When I was little, I was terrible at cleaning my room. And I mean beyond normal little kid, “I hate cleaning, and I don’t want to do it.” I would look at my messy room and panic. There was too much mess. It would never be clean. There was no point at all in trying.
Whenever I was told to clean my room, I would inevitably end up running to my mom crying and overwhelmed. Why had she assigned me such an impossible task?
My mother would very calmly tell me to start with the socks. Just pick up all the socks.
I would run to my room, pick up all the socks, and then once again be stumped the impossibility of having a clean room. But my mother would name one more thing to pick up.
Just get the dolls.
I would run back to her over and over again. It would take time and a lot of work, but low and behold, finally the room would be clean.
Now follow me for just a minute.
Me and my phobia of picking up socks is a perfect metaphor for what is happening with the terrible amount of gun violence in this country.
It feels overwhelming.
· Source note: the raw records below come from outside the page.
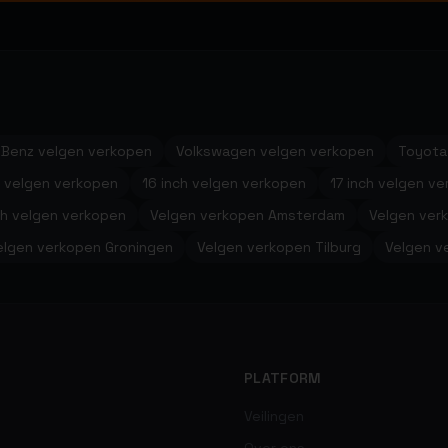
Benz velgen verkopen
Volkswagen velgen verkopen
Toyota
h velgen verkopen
16 inch velgen verkopen
17 inch velgen v
ch velgen verkopen
Velgen verkopen Amsterdam
Velgen ver
elgen verkopen Groningen
Velgen verkopen Tilburg
Velgen v
PLATFORM
Veilingen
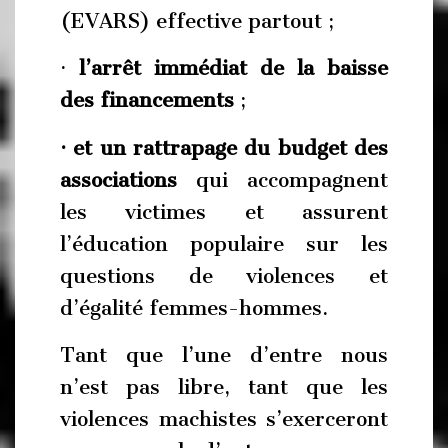
(EVARS) effective partout ;
·
l’arrêt immédiat de la baisse
des
f
inancements
;
· et un rattrapage du budget des
associations
qui accompagnent
les victimes et assurent
l’éducation populaire sur les
questions de violences et
d’égalité femmes-hommes.
Tant que l’une d’entre nous
n’est pas libre, tant que les
violences machistes s’exerceront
It feels like we’re meant to live in this mess because it’s just the way it is and there is no way out.
Whatever your personal political beliefs may be, I’m sure that we can all agree that mass shootings are a terrible tragedy that need to stop. But it feels impossible. The personal ownership of guns is more deeply entrenched in this country than the Barbies were under my bed. But we don’t need to worry about the Barbies. Let’s worry about the socks first.
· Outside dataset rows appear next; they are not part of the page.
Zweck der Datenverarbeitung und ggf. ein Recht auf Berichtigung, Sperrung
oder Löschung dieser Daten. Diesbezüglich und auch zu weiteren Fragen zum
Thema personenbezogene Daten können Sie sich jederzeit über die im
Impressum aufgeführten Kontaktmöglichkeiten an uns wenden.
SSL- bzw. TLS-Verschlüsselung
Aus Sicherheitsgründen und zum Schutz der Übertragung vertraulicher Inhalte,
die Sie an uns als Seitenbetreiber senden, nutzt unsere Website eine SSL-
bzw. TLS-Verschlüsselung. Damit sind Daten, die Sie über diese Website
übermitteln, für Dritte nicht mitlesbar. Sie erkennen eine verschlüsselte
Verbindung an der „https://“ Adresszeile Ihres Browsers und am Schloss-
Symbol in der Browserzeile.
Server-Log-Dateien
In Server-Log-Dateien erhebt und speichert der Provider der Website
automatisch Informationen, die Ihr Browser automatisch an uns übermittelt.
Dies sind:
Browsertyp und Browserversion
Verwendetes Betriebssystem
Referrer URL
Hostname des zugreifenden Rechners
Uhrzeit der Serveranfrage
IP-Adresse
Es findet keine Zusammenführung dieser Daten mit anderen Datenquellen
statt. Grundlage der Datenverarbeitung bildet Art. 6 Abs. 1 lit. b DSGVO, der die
Let’s start with background checks. Making sure that if you’re on the No Fly list, you can’t buy a gun. That’s a reasonable and easily defined goal. If you’re too dangerous to let fly, no gun for you.
Then once that’s done we can pick another project. Move on to the books on the floor. Find a way to screen for mental illness in potential gun buyers. I know it’s harder than the no fly list, but it could be done.
From there it would get harder still. Making sure that those who own guns are properly trained in how to use them. We all have to take a basic test to drive a car, why not to use a gun? There are horror stories of small children getting their hands on guns every year. We keep children safe with car seats, why not gun safeties?
For the big guns, and yes, I mean that quite literally, we could look at more stringent licensing. Truck drivers and bus drivers have bigger, more powerful vehicles that have the potential to do a whole lot more damage if something goes wrong. Why not have stricter protocols for the background checks and licensing on guns above and beyond handguns for household safety and hunting rifles for sustenance?
And none of that would be removing the right to bare arms.
My mother never made me throw my toys away. I had to organize them. To keep them safe, me safe, and my room a safe and habitable place.
Right now it feels like we’re all standing at the bottom of a pit staring up at a mess that is impossible to clean. But if we take it one thing at a time, then with a lot of work and a bit of compromise, we can get through this.
We just have to start with the socks.